**YOUR GOAL:**
Filter this listing down to the lines that contain the word "labels", and copy them.

**RECORDS:**

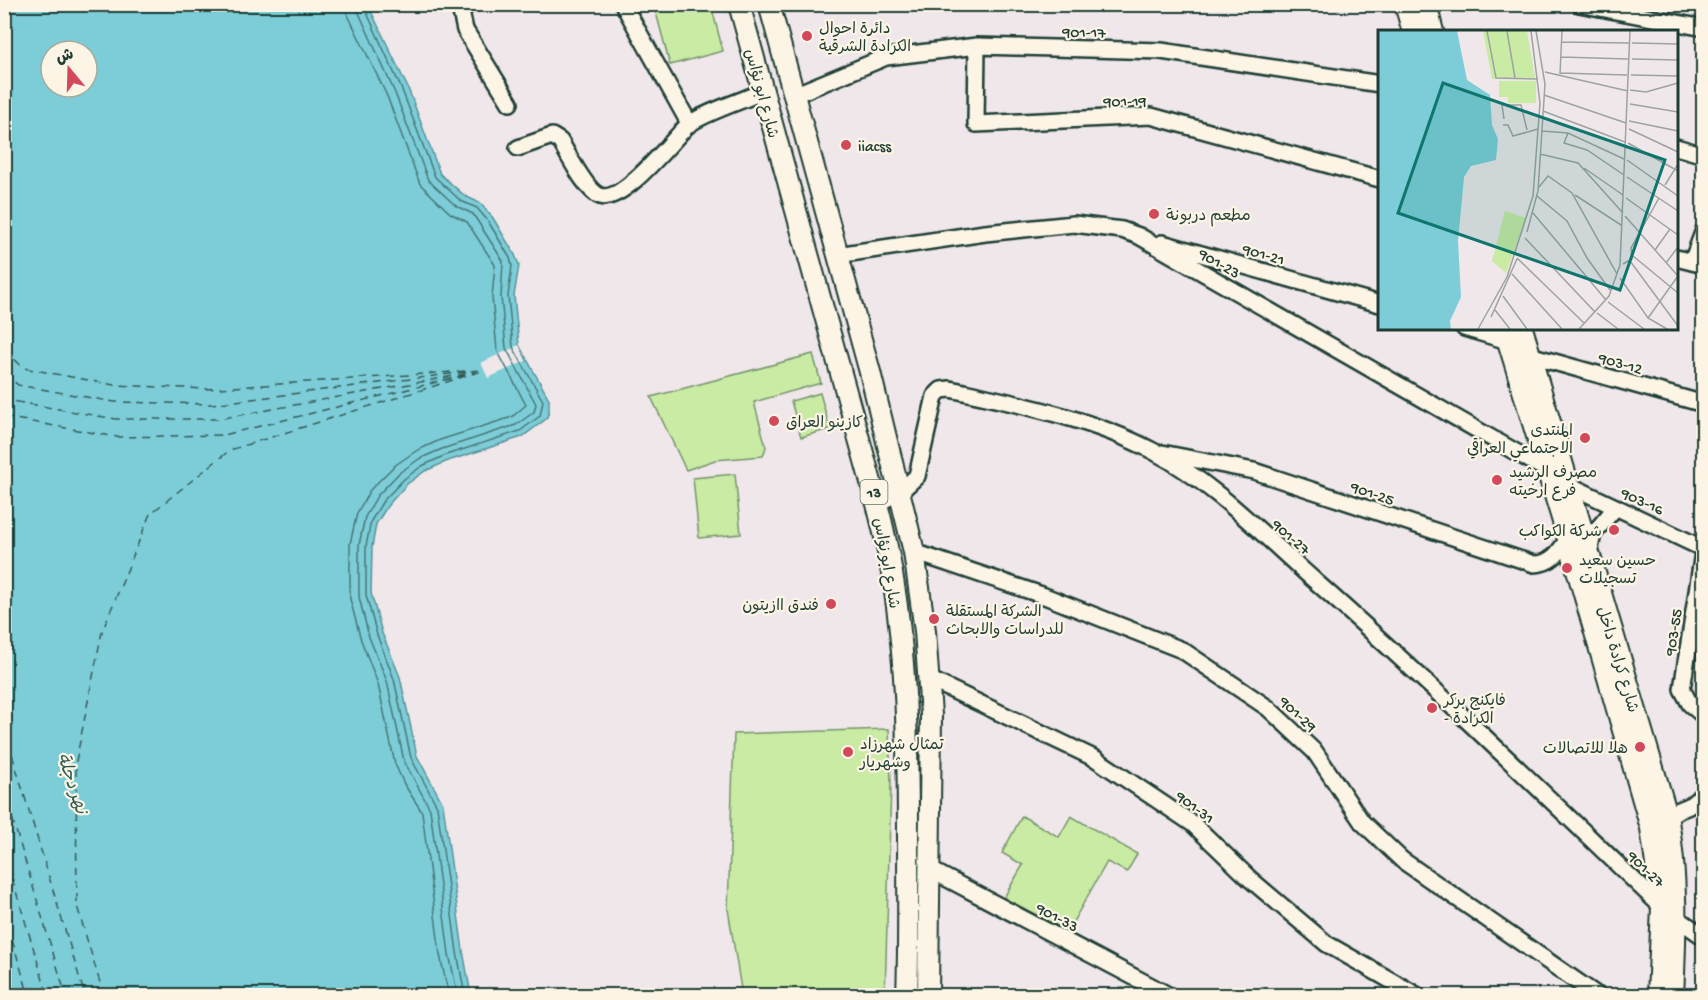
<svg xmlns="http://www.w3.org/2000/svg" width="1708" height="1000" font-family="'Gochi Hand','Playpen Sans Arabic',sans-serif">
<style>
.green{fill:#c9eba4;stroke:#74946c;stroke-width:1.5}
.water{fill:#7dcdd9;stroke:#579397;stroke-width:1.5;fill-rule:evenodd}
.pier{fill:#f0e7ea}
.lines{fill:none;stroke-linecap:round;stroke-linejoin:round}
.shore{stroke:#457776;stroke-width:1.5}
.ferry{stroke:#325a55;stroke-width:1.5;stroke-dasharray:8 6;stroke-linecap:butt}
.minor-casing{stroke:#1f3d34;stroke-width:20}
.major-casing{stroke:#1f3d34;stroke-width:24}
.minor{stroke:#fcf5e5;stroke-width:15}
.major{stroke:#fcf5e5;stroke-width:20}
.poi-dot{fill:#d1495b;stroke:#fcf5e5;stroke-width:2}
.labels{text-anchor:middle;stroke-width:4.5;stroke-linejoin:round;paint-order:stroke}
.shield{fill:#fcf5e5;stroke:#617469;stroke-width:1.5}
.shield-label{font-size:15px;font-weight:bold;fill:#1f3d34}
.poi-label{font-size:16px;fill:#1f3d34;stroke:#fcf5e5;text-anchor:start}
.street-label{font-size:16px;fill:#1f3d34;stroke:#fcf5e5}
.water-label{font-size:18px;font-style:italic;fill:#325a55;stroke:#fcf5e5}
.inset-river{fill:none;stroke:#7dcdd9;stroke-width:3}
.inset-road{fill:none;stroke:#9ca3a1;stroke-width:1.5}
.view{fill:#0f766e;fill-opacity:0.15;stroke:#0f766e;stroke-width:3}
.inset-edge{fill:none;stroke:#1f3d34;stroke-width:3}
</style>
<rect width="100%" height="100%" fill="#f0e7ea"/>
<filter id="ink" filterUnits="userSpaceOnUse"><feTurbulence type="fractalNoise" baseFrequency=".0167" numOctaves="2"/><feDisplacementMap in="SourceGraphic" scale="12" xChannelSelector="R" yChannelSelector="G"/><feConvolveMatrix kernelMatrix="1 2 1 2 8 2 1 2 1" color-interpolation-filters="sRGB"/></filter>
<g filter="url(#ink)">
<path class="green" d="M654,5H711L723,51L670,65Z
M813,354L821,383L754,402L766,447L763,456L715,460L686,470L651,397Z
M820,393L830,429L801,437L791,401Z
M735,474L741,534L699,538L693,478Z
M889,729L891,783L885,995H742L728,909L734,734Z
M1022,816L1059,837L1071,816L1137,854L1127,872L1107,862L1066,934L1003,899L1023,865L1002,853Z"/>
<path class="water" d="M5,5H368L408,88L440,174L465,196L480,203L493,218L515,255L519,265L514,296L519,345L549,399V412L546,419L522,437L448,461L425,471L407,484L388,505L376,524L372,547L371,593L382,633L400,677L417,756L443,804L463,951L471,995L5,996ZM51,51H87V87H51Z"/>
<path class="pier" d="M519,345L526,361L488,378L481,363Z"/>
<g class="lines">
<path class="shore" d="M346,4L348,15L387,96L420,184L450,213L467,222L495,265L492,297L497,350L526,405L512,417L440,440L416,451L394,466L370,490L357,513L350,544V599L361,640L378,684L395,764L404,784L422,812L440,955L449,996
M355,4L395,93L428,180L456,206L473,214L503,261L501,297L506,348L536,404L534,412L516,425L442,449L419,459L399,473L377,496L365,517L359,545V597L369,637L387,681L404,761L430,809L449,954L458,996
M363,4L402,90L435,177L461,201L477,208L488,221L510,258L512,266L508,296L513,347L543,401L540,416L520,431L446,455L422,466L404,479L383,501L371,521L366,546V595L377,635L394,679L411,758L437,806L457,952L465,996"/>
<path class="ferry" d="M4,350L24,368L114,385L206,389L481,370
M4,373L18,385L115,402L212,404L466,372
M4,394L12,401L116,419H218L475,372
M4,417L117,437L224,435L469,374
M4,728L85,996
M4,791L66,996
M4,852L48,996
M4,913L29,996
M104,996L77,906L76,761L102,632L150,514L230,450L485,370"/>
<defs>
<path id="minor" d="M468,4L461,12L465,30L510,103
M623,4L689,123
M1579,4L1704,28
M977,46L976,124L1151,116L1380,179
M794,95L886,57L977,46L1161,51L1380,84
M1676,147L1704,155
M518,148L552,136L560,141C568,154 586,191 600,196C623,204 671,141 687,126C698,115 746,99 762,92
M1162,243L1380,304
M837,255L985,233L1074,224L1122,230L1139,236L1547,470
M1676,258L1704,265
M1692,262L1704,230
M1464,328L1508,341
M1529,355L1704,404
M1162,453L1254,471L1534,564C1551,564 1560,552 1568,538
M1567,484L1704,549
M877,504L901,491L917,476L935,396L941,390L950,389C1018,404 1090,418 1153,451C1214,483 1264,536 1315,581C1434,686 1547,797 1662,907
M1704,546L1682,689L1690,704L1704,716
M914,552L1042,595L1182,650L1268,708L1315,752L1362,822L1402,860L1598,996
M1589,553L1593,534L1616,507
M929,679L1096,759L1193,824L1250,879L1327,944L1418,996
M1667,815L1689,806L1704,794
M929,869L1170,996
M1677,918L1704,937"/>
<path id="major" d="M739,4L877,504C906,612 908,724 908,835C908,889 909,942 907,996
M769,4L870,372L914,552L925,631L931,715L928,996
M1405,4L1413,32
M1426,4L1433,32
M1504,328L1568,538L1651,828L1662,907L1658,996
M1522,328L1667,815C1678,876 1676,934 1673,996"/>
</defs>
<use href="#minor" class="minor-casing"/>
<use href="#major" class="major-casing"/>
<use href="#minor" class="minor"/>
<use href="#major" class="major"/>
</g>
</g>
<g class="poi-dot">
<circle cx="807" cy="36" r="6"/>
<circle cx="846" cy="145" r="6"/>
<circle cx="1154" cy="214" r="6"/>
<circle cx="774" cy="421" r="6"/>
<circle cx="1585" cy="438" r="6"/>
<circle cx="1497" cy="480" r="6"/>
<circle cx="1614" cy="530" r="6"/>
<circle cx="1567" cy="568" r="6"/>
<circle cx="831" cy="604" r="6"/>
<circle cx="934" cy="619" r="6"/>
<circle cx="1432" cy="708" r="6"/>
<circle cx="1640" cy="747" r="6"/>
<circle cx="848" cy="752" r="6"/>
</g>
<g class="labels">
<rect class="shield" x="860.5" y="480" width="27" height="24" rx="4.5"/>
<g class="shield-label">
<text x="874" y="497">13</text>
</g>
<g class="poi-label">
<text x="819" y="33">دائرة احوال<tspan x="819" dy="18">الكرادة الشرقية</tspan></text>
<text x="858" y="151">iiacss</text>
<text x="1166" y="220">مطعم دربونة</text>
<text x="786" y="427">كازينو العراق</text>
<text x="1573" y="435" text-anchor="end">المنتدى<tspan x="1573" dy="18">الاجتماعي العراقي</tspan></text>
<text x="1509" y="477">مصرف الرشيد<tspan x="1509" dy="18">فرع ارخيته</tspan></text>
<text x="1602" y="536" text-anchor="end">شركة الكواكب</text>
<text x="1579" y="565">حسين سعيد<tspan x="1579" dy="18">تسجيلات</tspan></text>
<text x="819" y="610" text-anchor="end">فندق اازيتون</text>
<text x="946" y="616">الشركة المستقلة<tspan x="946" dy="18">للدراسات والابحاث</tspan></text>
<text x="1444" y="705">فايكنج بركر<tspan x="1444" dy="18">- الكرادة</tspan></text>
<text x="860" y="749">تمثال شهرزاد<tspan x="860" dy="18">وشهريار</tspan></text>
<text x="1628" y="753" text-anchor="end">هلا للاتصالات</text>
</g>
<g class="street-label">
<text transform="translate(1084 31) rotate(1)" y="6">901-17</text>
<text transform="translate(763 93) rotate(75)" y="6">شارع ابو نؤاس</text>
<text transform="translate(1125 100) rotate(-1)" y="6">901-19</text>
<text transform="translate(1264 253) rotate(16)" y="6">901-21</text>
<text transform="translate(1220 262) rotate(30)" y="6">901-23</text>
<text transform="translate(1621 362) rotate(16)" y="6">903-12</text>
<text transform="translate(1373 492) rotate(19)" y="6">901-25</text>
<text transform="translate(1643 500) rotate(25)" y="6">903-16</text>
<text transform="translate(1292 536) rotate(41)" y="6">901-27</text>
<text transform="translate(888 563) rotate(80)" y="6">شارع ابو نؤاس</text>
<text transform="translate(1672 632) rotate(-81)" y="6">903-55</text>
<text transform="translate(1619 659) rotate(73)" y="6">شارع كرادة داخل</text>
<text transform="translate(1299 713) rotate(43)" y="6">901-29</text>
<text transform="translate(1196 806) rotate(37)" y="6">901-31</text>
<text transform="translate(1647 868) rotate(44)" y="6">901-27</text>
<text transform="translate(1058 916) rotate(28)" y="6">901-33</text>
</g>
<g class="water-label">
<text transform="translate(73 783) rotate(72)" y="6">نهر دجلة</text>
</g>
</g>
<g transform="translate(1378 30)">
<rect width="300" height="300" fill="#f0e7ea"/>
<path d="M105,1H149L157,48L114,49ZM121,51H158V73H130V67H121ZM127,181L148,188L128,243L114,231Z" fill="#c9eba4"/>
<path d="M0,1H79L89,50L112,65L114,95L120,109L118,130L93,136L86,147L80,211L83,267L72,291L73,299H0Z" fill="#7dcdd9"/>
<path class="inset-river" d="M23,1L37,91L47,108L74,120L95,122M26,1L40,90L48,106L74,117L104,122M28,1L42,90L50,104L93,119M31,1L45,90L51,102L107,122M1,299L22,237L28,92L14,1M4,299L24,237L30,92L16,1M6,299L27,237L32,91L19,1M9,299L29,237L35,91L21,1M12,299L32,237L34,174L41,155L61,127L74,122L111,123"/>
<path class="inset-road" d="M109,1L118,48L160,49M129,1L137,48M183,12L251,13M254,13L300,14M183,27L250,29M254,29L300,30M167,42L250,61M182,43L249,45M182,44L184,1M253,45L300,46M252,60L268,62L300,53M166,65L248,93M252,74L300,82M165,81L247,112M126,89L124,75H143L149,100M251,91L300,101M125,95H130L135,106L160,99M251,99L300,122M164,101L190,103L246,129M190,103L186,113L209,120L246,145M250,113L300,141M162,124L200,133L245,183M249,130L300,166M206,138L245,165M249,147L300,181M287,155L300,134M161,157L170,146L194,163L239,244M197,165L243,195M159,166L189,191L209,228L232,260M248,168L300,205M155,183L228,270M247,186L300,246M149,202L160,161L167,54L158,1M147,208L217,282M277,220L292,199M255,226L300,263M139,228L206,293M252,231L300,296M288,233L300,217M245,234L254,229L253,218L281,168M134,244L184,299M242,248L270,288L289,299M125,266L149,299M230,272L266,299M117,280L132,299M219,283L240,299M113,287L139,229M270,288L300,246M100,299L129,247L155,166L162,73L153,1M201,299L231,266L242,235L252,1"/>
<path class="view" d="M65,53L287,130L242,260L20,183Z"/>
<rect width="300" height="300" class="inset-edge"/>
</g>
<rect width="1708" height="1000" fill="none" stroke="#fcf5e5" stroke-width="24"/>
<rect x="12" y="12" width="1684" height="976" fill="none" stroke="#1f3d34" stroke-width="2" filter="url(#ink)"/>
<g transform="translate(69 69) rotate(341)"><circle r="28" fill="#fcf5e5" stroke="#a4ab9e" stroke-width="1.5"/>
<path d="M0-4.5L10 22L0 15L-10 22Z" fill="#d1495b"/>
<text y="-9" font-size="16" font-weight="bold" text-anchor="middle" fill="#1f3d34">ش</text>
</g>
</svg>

**WRITTEN SOLUTION:**
.labels{text-anchor:middle;stroke-width:4.5;stroke-linejoin:round;paint-order:stroke}
<g class="labels">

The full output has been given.